AIM OF THE TASK: Reproduce every line of the records below word for word, omitting the pictures.

Dataset entries
┄┄┄┄┄┄

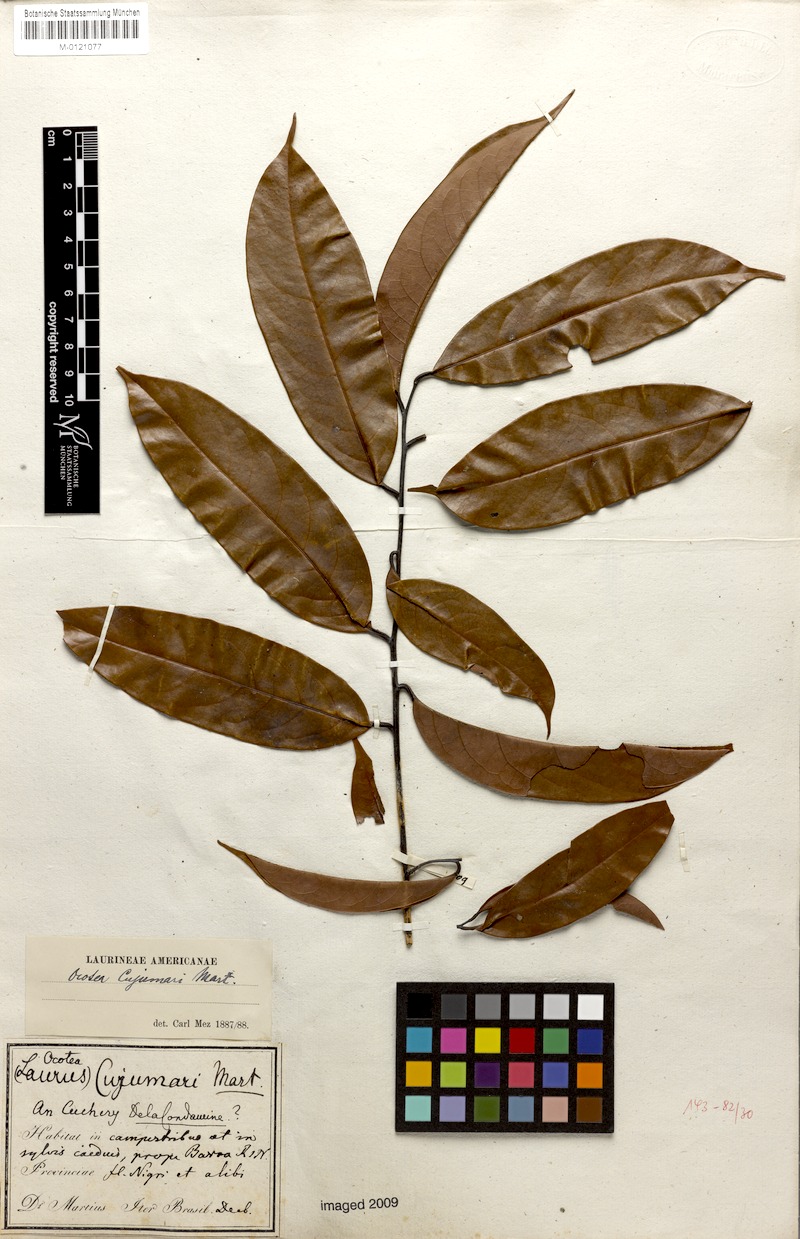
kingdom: Plantae
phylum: Tracheophyta
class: Magnoliopsida
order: Laurales
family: Lauraceae
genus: Ocotea
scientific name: Ocotea cujumary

┄┄┄┄┄┄

SOLUTION TO THE EXERCISE:
kingdom: Plantae
phylum: Tracheophyta
class: Magnoliopsida
order: Laurales
family: Lauraceae
genus: Ocotea
scientific name: Ocotea cujumary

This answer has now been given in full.